Investigation of inclusion complexation of paclitaxel by cyclohenicosakis-(1→2)-(β- d-glucopyranosyl), by cyclic-(1→2)-β- d-glucans (cyclosophoraoses), and by cyclomaltoheptaoses (β-cyclodextrins)

Inclusion complexation of the poorly soluble drug, paclitaxel, was investigated with various host cyclooligosaccharides such as a family of isolated neutral cyclohenicosakis-(1→2)-(β- d-glucopyranosyl) (cyclic-(1→2)-β- d-glucans, cyclosophoraoses), dimethyl cyclomaltoheptaose (cyclodextrins, DM-β-CD) and hydroxypropyl cyclomaltoheptaose (cyclodextrins, HP-β-CD). Quantitative analysis with high-performance liquid chromatography (HPLC) indicated that all three cyclic oligosaccharides could increase the solubility of paclitaxel, where DM-β-CD gave the best results and a family of cyclosophoraoses and HP-β-CD, both gave similar results.

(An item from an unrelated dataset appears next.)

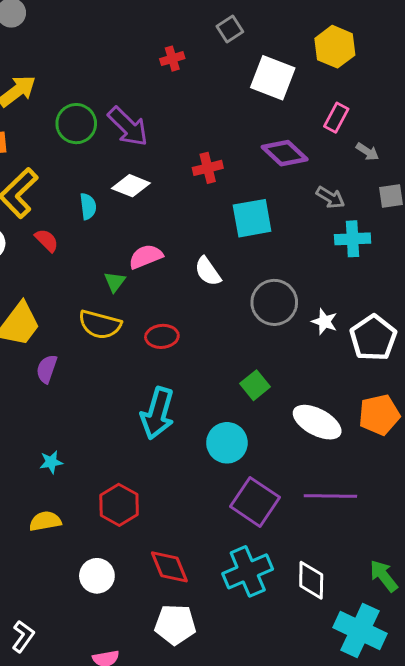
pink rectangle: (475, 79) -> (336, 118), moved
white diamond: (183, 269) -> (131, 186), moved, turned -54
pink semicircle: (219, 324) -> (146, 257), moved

Complexation of host molecules with paclitaxel was studied by NMR and fluorescence spectroscopic analyses. NMR spectroscopic analysis showed that the aromatic regions of paclitaxel experienced noticeable changes of the chemical shifts or peak shapes upon interaction with host molecules. The relatively bulky cyclosophoraoses allowed favorable accessibility to either the B-ring or A-ring of paclitaxel, while DM-β-CD and HP-β-CD allowed accessibility to all the aromatic rings including the C ring. The interaction of DM-β-CD with paclitaxel greatly increased the fluorescence intensity compared with other host molecules, suggesting the more effective partitioning of a moderate fluorophore into a hydrophobic cluster adjacent to the C-ring of paclitaxel. Inclusion complexation of (a) paclitaxel by (d) cyclohenicosakis-[(1→2)-β- d-glucopyranosyl], cyclic (1→2)-β- d-glucans (cyclosophoraoses) shows the different molecular mechanism compared with thst of derivatized cyclomaltoheptaoses (β-cyclodextrins) (b or c).